EPA to preserve Trump-era airplane emissions rule

By Arianna Skibell | 11/16/2021 01:33 PM EST

EPA will not rework a Trump-era rule aimed at regulating carbon pollution from airplanes, the agency announced last night.

Contrails forming in an airplane's wake.

Contrails forming in an airplane's wake. AP Photo/NASA

EPA will not rework a Trump-era rule aimed at regulating carbon pollution from airplanes, the agency announced last night.

The decision leaves in place a rule that critics say will not ultimately reduce greenhouse gas emissions from aircraft. EPA said instead of issuing a new rule, the Biden administration will press for new international standards at the upcoming U.N. International Civil Aviation Organization summit, among other efforts.

“EPA also recognizes that we have Clean Air Act authority independent of the standards to be negotiated at ICAO to set emissions standards for commercial aircraft,” the agency said in a statement yesterday.

Advertisement

Shortly after his inauguration, President Biden directed EPA to review the rule that was finalized in the last days of former President Trump’s term. The rule faces legal challenges from 11 states, the District of Columbia, and a handful of environmental groups that say the standard lacks teeth.

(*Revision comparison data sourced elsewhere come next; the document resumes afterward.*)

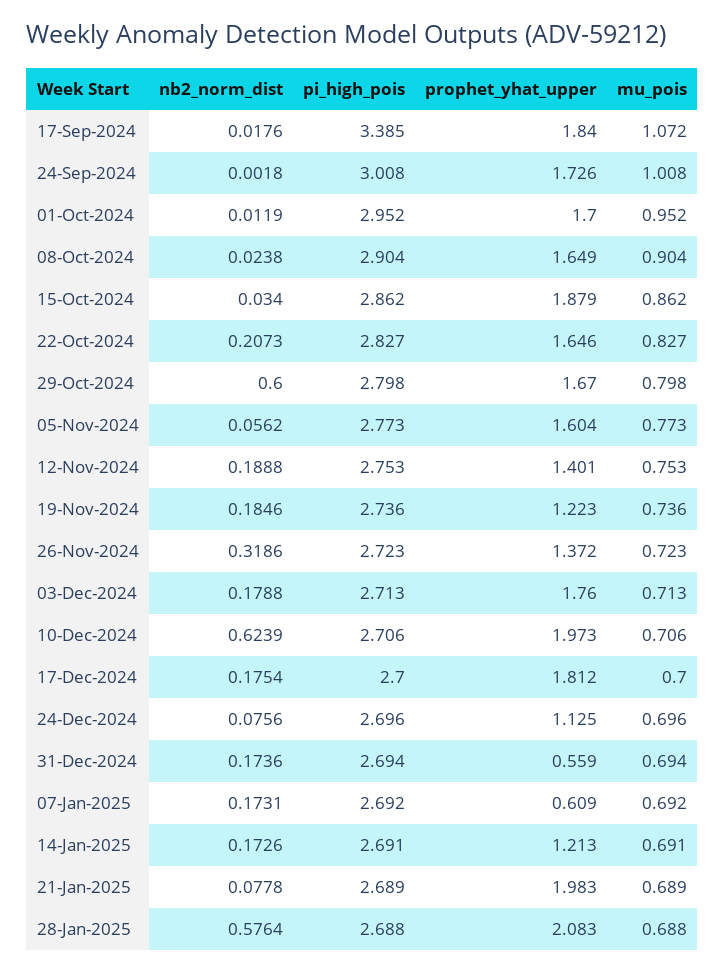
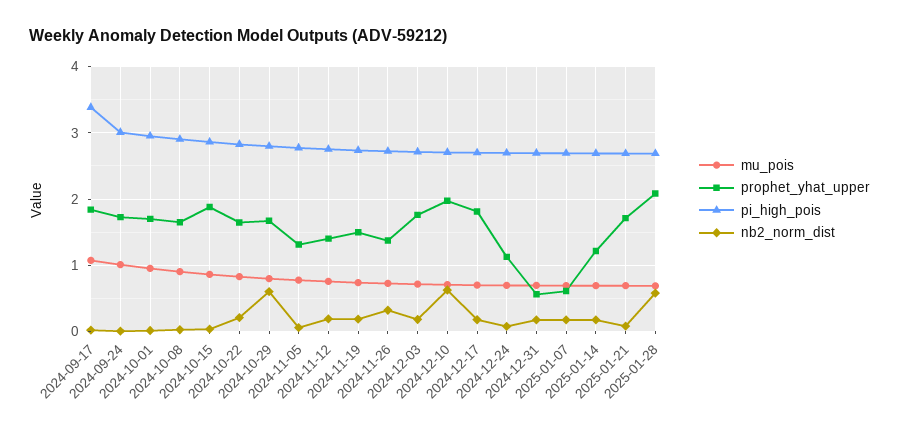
  {
    "nb2_norm_dist": {
      "17-Sep-2024": 0.0176,
      "24-Sep-2024": 0.0018,
      "01-Oct-2024": 0.0119,
      "08-Oct-2024": 0.0238,
      "15-Oct-2024": 0.034,
      "22-Oct-2024": 0.2073,
      "29-Oct-2024": 0.6,
      "05-Nov-2024": 0.0562,
      "12-Nov-2024": 0.1888,
      "19-Nov-2024": 0.1846,
      "26-Nov-2024": 0.3186,
      "03-Dec-2024": 0.1788,
      "10-Dec-2024": 0.6239,
      "17-Dec-2024": 0.1754,
      "24-Dec-2024": 0.0756,
      "31-Dec-2024": 0.1736,
      "07-Jan-2025": 0.1731,
      "14-Jan-2025": 0.1726,
      "21-Jan-2025": 0.0778,
      "28-Jan-2025": 0.5764
    },
    "pi_high_pois": {
      "17-Sep-2024": 3.385,
      "24-Sep-2024": 3.008,
      "01-Oct-2024": 2.952,
      "08-Oct-2024": 2.904,
      "15-Oct-2024": 2.862,
      "22-Oct-2024": 2.827,
      "29-Oct-2024": 2.798,
      "05-Nov-2024": 2.773,
      "12-Nov-2024": 2.753,
      "19-Nov-2024": 2.736,
      "26-Nov-2024": 2.723,
      "03-Dec-2024": 2.713,
      "10-Dec-2024": 2.706,
      "17-Dec-2024": 2.7,
      "24-Dec-2024": 2.696,
      "31-Dec-2024": 2.694,
      "07-Jan-2025": 2.692,
      "14-Jan-2025": 2.691,
      "21-Jan-2025": 2.689,
      "28-Jan-2025": 2.688
    },
    "prophet_yhat_upper": {
      "17-Sep-2024": 1.84,
      "24-Sep-2024": 1.726,
      "01-Oct-2024": 1.7,
      "08-Oct-2024": 1.649,
      "15-Oct-2024": 1.879,
      "22-Oct-2024": 1.646,
      "29-Oct-2024": 1.67,
-     "05-Nov-2024": 1.604,
+     "05-Nov-2024": 1.3,
      "12-Nov-2024": 1.401,
-     "19-Nov-2024": 1.223,
+     "19-Nov-2024": 1.5,
      "26-Nov-2024": 1.372,
      "03-Dec-2024": 1.76,
      "10-Dec-2024": 1.973,
      "17-Dec-2024": 1.812,
      "24-Dec-2024": 1.125,
      "31-Dec-2024": 0.559,
      "07-Jan-2025": 0.609,
      "14-Jan-2025": 1.213,
-     "21-Jan-2025": 1.983,
+     "21-Jan-2025": 1.7,
      "28-Jan-2025": 2.083
    },
    "mu_pois": {
      "17-Sep-2024": 1.072,
      "24-Sep-2024": 1.008,
      "01-Oct-2024": 0.952,
      "08-Oct-2024": 0.904,
      "15-Oct-2024": 0.862,
      "22-Oct-2024": 0.827,
      "29-Oct-2024": 0.798,
      "05-Nov-2024": 0.773,
      "12-Nov-2024": 0.753,
      "19-Nov-2024": 0.736,
      "26-Nov-2024": 0.723,
      "03-Dec-2024": 0.713,
      "10-Dec-2024": 0.706,
      "17-Dec-2024": 0.7,
      "24-Dec-2024": 0.696,
      "31-Dec-2024": 0.694,
      "07-Jan-2025": 0.692,
      "14-Jan-2025": 0.691,
      "21-Jan-2025": 0.689,
      "28-Jan-2025": 0.688
    }
  }

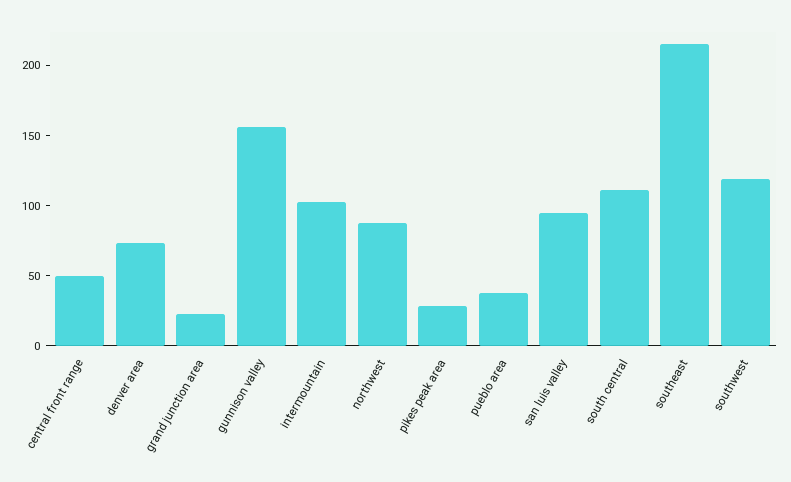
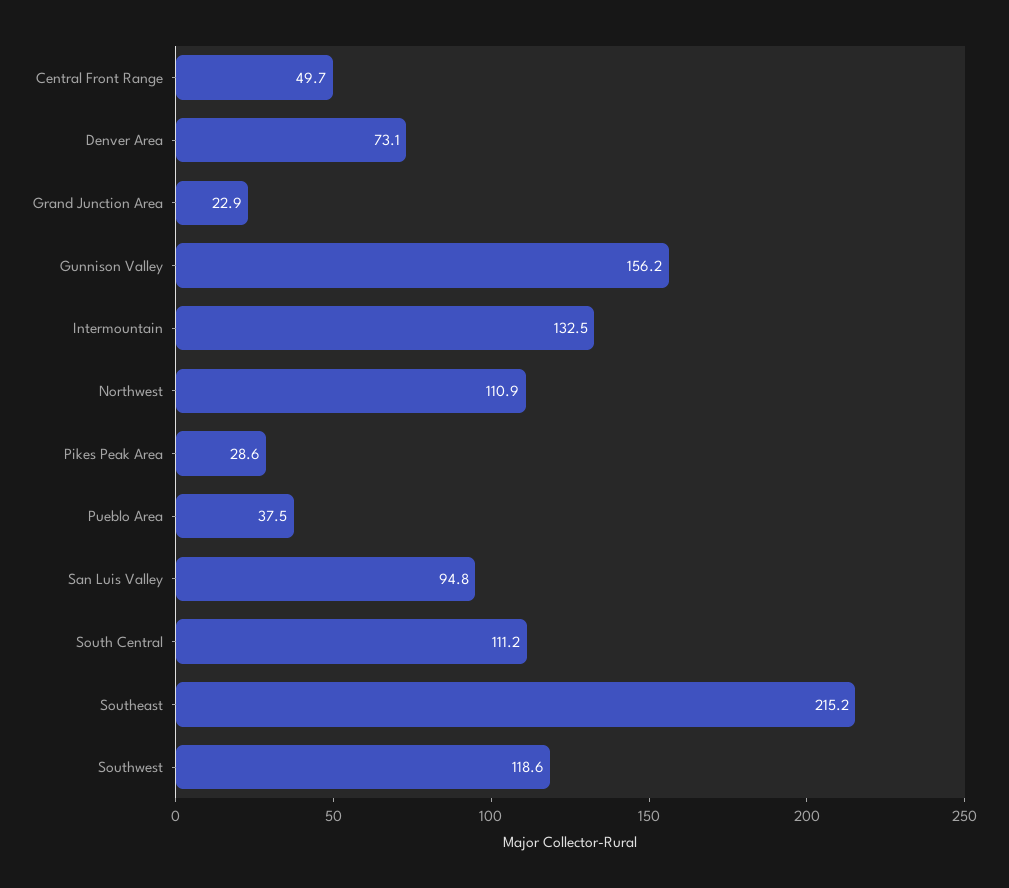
  {
    "central front range": 49.7,
    "denver area": 73.1,
    "grand junction area": 22.9,
    "gunnison valley": 156.2,
-   "intermountain": 100,
+   "intermountain": 132.5,
-   "northwest": 90,
+   "northwest": 110.9,
    "pikes peak area": 28.6,
    "pueblo area": 37.5,
    "san luis valley": 94.8,
    "south central": 111.2,
    "southeast": 215.2,
    "southwest": 118.6
  }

Liz Jones, an attorney for the Center for Biological Diversity, one of the groups that sued over the rule, said the move highlights the Biden administration’s “climate hypocrisy.”

“White House officials had barely deplaned from their trip to the U.N. climate conference before the administration announced it won’t do anything to cut airplanes’ greenhouse pollution,” Jones said in a statement.

“After being directed to review the useless Trump rule as part of a strategy to confront the climate crisis, the EPA twiddled its thumbs for nine months before deciding it would rather defend a do-nothing rule than set any meaningful limits on aircraft emissions.”

Commercial aviation accounts for about 2 percent of global greenhouse gas emissions and 12 percent from the transportation sector, the fastest-growing source of heat-trapping pollution. Airplane emissions are expected to triple by midcentury, according to the International Council on Clean Transportation.

EPA’s aircraft rule, which was finalized in December 2020, put in place standards adopted by the ICAO in 2016, which critics say are technologically outdated. Planes today operate at least 6 percent more efficiently than the standard requires in 2028, the ICCT estimates.

“The technical means to curb aviation emissions are available, affordable and in use today,” said Joanne Spalding, chief climate counsel for the Sierra Club, which also participated in the lawsuit. “The world cannot afford to give the airlines this blank check to continue its pollution while the climate crisis wreaks havoc on us all.”

EPA said the Biden administration has several other avenues to tackle planet-warming emissions from airplanes, pointing to the administration’s efforts to boost sustainable aviation fuel and the new U.S. Aviation Climate Action Plan, released at the international climate conference in Glasgow, Scotland (Greenwire, Nov. 10).